Burmese communities remain sceptical of Chinese investment, and have resisted various other China-backed infrastructure and energy projects in the country. In 2011, construction of the $3.6 billion Myitsone dam in Kachin state was suspended as a result of a huge local backlash from communities fearing displacement and environmental damage. For similar reasons in 2012, violent protests erupted over the human rights violations caused by the Letpadaung copper mine in Saigang region. Such local resistance efforts place Naypyidaw in a position where it must choose between disappointing China or letting down its own citizens. Invariably, there seems to be a trade-off between economic development and basic human rights whenever China digs its claws into Myanmar’s national development.
When she made a trip to the ICJ in December, Aung San Suu Kyi defended her government against allegations of genocide, and reiterated Myanmar’s right to investigate the Rohingya crisis internally, to reach its own conclusions, and to proceed accordingly. As the rest of the international community castigate Suu Kyi for her position on the Rohingya crisis and her rejection of international intervention, China presents itself as a strategic ally to Myanmar as it falls back into geopolitical isolation. Dai Yonghong, from the Institute of the Bay of Bengal Studies at Shenzhen University put it succinctly:
“It is China who is willing to pull Myanmar from the sludge, rather than the Western world that badmouths the nation”.
Human Rights Watch released their 2020 annual world report last week. Its foreword addressed the impact that China is having on human rights standards, highlighting the detainment and oppression of the Uyghur minority, intrusive state surveillance systems, suppression of dissent and civil society organisations, and undermining the One Country Two systems agreement in Hong Kong. In the report, HRW Executive Director Kenneth Roth pointed not only to this vast spectrum of human rights abuses China inflicts upon its people, but also its attempt to undermine international human rights standards through censoring Chinese criticism overseas, muting attention to human rights in diplomacy, and weakening global rights mechanisms.
During his visit, Xi Jinping exclaimed in his speech that:
“We are drawing a future road map that will bring to life bilateral relations based on brotherly and sisterly closeness in order to overcome hardships together and provide assistance to each other”

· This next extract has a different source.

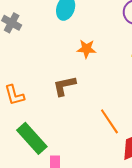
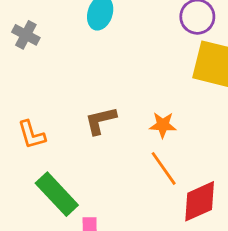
orange star: (86, 49) -> (163, 125), moved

It’s difficult not to interpret the ‘hardships’ that Jinping mentions in his speech as basic standards of human rights protection. A bilateral relationship to overcome the ‘hardships’ of local resistance to megaprojects and to act with impunity without the scrutiny of international human rights bodies. The economic sanctions, investigations, and judicial proceedings implemented by the West in response to human rights violations committed by the Burmese military are no doubt pushing the country further and further into the refuge of China’s lap.
Chinese suppression of human rights is indeed a worrying prospect for people’s rights worldwide, as the Belt and Road Initiative will eventually involve infrastructure developments in 64 countries. China’s rise to power and its assertion as the biggest economic player on the international stage will provide developing nations – including Myanmar – with the investment needed to reach their economic goals without the conditions placed upon them by international human rights standards. Perhaps instead of isolating countries with poor human rights track records Western diplomatic efforts and international organisations should attempt to engage better with them, and offer more progressive investment alternatives. States which commit human rights violations should absolutely be condemned for their actions and held to account, however, shunning and disengaging with these countries may only serve to exacerbate the situation.